Work instructions: Only one stretch of the data below should be repeated: the lines from the line containing "23: (459, 90, 17.15)" through the line containing "39: (492, 206, 6.79)", inclusive, exactly as they are.

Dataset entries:
^^^^^^^^^^^^^^^^

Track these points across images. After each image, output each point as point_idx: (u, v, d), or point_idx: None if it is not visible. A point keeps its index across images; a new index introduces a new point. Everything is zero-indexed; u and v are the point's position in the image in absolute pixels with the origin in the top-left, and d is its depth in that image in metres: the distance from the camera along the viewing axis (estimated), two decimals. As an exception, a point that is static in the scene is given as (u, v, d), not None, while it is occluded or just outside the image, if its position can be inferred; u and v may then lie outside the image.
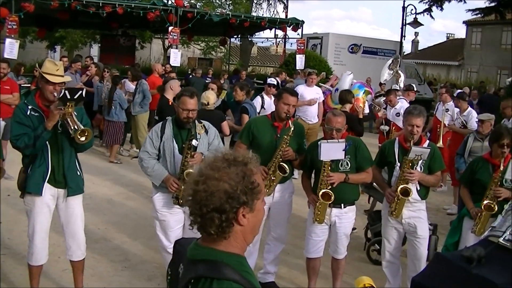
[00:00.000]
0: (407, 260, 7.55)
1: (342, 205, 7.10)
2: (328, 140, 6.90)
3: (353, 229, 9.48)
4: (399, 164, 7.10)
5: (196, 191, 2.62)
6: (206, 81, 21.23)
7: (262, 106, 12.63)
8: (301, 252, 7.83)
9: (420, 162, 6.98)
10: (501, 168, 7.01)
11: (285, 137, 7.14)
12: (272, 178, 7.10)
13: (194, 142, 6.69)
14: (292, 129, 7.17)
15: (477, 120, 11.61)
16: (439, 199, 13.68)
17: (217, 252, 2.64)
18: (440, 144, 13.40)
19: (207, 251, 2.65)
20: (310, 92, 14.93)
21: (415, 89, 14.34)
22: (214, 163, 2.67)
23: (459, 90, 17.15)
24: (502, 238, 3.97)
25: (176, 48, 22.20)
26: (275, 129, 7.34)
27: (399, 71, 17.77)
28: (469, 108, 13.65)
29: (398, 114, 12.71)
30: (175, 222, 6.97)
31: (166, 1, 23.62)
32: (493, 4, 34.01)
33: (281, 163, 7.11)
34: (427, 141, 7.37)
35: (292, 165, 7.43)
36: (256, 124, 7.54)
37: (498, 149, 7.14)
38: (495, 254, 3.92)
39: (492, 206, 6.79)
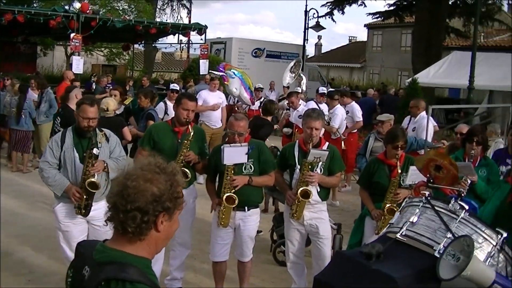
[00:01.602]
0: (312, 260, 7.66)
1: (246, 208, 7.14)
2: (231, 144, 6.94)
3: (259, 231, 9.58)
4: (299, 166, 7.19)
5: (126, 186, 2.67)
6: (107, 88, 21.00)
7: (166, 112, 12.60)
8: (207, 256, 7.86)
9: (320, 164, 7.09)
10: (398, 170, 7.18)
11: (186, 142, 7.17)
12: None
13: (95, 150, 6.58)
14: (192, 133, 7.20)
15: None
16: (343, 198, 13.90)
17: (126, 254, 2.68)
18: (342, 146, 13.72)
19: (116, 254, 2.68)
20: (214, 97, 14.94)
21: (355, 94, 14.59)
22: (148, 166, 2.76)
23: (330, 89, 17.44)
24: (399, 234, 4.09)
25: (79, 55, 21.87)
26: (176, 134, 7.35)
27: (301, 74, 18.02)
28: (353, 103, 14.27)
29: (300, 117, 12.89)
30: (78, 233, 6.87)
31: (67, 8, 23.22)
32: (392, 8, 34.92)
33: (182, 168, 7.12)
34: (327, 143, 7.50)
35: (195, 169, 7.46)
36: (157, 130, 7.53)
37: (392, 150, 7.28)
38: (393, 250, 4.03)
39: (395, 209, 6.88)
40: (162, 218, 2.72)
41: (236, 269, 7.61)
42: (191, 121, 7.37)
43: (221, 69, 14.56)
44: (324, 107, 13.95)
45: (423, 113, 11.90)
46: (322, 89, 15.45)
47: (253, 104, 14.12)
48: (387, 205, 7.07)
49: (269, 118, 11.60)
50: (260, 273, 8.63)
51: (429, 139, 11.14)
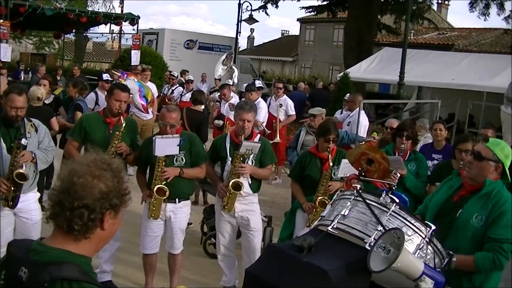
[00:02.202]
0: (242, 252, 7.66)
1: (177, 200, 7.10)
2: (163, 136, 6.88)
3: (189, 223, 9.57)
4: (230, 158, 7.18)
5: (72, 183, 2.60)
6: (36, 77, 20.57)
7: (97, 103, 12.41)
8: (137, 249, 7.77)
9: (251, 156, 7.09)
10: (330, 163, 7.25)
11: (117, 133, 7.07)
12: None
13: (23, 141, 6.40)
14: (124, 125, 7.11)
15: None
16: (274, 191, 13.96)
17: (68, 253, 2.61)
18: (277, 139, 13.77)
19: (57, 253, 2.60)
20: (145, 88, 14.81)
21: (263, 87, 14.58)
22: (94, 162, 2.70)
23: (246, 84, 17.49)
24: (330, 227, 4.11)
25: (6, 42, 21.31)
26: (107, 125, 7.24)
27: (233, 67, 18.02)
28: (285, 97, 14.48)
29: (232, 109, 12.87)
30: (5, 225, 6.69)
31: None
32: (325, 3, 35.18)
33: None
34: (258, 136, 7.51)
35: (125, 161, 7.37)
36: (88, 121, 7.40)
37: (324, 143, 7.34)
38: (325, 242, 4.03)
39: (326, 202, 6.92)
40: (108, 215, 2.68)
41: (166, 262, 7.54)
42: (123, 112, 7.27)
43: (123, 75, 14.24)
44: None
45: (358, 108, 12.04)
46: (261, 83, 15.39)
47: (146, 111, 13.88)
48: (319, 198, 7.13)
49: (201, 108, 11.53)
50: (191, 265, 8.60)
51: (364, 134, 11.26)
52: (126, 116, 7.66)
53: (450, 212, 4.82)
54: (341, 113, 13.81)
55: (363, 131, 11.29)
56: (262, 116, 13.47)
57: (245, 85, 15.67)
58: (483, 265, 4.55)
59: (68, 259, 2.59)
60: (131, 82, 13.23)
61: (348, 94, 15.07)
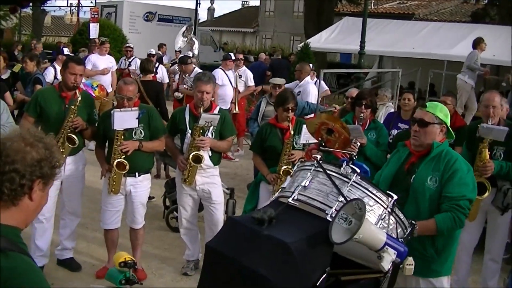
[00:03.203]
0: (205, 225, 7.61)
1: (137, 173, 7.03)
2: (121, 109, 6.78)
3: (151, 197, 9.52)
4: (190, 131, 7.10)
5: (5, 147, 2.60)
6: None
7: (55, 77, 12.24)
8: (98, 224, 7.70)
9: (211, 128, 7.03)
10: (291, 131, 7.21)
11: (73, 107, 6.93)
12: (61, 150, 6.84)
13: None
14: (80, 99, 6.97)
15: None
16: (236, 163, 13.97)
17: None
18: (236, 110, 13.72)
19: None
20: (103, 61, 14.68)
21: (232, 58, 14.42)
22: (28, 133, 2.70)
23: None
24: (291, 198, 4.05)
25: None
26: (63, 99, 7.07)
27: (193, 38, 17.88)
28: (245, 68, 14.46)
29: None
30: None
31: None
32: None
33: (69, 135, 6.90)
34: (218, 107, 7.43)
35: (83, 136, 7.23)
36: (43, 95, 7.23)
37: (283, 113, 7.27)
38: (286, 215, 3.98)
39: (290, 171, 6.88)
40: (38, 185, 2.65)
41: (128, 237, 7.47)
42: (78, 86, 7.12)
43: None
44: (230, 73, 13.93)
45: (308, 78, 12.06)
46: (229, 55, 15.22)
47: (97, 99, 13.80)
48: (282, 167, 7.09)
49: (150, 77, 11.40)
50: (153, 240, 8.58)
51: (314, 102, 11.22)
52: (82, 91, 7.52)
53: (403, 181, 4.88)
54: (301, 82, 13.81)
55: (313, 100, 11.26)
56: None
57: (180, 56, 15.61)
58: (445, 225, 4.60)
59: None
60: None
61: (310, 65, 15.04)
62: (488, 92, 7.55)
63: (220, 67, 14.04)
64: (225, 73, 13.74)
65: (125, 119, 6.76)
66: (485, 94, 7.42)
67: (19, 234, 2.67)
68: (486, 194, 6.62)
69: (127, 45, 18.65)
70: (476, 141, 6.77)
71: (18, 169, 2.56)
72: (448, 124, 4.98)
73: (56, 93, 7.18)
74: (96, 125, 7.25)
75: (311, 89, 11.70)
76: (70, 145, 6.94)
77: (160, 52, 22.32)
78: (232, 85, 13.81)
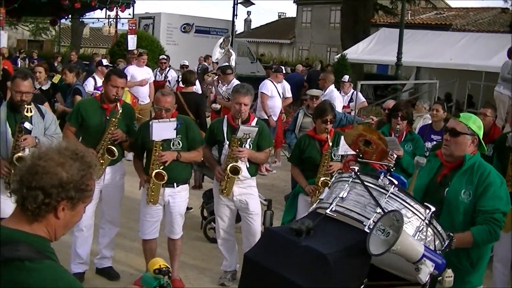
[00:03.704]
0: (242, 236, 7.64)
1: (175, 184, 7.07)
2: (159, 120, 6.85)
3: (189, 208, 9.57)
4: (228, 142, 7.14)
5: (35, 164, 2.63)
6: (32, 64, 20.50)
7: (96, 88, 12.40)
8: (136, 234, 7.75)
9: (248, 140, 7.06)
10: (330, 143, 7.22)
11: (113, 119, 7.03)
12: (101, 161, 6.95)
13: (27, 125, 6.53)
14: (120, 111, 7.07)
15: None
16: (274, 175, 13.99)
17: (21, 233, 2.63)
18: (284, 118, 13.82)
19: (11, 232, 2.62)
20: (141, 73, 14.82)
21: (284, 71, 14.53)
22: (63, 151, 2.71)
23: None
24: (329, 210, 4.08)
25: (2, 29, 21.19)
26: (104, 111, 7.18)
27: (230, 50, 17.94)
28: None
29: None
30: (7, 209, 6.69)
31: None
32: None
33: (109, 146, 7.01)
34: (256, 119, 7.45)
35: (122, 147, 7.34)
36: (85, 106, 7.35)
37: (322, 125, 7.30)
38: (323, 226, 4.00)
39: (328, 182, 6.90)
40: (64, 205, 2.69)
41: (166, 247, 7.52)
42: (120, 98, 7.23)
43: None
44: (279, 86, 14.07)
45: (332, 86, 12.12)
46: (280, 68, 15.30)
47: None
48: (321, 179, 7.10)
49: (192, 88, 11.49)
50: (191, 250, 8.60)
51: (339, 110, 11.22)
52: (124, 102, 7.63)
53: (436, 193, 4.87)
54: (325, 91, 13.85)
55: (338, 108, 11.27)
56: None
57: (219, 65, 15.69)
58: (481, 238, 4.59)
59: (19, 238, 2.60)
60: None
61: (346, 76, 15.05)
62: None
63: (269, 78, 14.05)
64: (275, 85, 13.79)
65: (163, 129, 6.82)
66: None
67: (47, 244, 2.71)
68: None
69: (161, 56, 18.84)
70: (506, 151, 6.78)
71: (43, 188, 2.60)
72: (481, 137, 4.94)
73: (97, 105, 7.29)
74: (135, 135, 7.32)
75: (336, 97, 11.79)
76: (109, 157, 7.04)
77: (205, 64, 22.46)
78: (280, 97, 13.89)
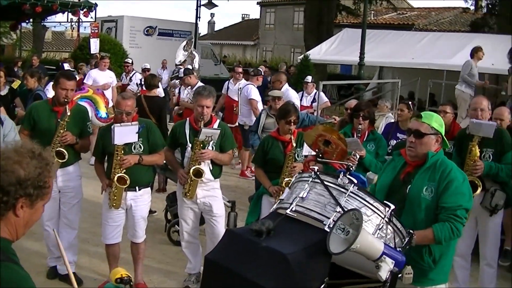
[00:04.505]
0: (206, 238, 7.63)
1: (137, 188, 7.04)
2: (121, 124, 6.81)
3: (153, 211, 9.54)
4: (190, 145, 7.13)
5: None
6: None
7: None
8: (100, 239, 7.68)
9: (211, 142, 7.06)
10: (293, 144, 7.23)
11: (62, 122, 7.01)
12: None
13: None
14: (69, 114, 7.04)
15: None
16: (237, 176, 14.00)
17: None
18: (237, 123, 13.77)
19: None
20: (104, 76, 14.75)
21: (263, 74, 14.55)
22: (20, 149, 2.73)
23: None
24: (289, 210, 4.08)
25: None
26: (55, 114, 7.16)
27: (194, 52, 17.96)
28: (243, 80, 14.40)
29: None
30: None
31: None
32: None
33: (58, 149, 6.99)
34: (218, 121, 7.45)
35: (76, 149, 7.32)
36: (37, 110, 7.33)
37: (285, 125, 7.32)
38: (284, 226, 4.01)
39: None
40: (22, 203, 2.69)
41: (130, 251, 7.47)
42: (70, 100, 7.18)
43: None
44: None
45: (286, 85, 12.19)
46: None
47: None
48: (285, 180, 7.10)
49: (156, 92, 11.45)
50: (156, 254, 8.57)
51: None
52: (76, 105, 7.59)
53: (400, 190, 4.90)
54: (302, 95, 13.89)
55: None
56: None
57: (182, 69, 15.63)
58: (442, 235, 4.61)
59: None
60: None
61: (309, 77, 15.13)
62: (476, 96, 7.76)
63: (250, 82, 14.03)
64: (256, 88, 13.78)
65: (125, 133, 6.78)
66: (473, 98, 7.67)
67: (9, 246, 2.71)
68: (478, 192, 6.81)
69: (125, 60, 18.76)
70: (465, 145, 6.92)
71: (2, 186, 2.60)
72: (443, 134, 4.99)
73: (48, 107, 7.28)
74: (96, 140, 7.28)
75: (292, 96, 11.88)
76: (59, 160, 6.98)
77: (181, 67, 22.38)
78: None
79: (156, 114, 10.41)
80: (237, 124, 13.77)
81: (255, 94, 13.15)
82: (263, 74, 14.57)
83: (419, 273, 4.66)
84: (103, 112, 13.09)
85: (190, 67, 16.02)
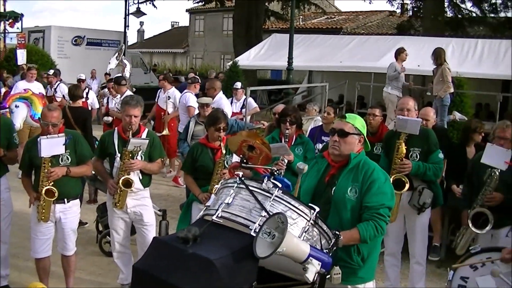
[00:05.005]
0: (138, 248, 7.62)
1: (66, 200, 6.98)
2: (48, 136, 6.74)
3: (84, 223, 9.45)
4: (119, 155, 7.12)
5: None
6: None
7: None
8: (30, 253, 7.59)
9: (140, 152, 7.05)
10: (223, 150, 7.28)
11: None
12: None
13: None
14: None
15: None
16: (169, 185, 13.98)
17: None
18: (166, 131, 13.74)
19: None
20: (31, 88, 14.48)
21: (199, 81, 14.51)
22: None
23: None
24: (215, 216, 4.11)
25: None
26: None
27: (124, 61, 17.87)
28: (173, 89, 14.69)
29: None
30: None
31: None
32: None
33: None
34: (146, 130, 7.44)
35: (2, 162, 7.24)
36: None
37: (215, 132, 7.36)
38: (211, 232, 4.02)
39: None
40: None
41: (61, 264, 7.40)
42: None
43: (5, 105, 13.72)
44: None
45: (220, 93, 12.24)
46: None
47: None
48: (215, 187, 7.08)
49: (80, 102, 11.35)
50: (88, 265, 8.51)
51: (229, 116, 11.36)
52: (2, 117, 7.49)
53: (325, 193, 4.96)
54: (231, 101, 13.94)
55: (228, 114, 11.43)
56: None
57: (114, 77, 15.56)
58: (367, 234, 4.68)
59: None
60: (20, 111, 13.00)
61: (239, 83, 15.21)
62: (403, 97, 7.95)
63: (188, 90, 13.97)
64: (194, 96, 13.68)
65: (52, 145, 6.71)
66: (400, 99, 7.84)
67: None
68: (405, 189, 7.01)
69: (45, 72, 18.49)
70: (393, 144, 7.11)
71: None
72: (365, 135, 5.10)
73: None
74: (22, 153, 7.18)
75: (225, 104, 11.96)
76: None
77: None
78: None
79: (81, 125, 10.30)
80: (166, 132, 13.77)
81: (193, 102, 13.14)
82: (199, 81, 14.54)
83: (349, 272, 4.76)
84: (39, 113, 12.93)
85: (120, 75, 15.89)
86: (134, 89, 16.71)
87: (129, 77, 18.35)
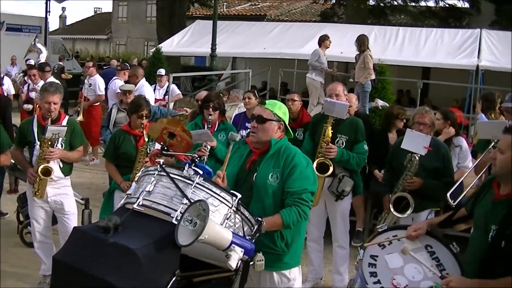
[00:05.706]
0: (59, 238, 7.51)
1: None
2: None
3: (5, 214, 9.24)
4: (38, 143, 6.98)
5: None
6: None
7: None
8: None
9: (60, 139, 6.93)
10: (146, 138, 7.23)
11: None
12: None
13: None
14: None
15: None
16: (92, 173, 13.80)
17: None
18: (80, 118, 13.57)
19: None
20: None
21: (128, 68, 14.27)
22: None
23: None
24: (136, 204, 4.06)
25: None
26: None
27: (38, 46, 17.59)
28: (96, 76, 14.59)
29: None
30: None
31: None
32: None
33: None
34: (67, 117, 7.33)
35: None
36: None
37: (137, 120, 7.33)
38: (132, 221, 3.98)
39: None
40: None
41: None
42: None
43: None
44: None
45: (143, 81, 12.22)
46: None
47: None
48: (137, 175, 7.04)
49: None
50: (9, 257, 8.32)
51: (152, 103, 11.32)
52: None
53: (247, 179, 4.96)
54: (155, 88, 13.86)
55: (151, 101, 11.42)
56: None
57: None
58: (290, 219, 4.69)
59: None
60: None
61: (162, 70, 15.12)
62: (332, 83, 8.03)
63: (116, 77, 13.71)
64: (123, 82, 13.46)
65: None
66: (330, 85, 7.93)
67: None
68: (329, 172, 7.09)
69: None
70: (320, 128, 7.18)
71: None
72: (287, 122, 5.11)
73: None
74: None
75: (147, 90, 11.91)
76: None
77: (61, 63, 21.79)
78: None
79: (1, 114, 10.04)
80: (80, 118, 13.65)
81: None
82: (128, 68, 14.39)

^^^^^^^^^^^^^^^^

Written solution:
23: (459, 90, 17.15)
24: (502, 238, 3.97)
25: (176, 48, 22.20)
26: (275, 129, 7.34)
27: (399, 71, 17.77)
28: (469, 108, 13.65)
29: (398, 114, 12.71)
30: (175, 222, 6.97)
31: (166, 1, 23.62)
32: (493, 4, 34.01)
33: (281, 163, 7.11)
34: (427, 141, 7.37)
35: (292, 165, 7.43)
36: (256, 124, 7.54)
37: (498, 149, 7.14)
38: (495, 254, 3.92)
39: (492, 206, 6.79)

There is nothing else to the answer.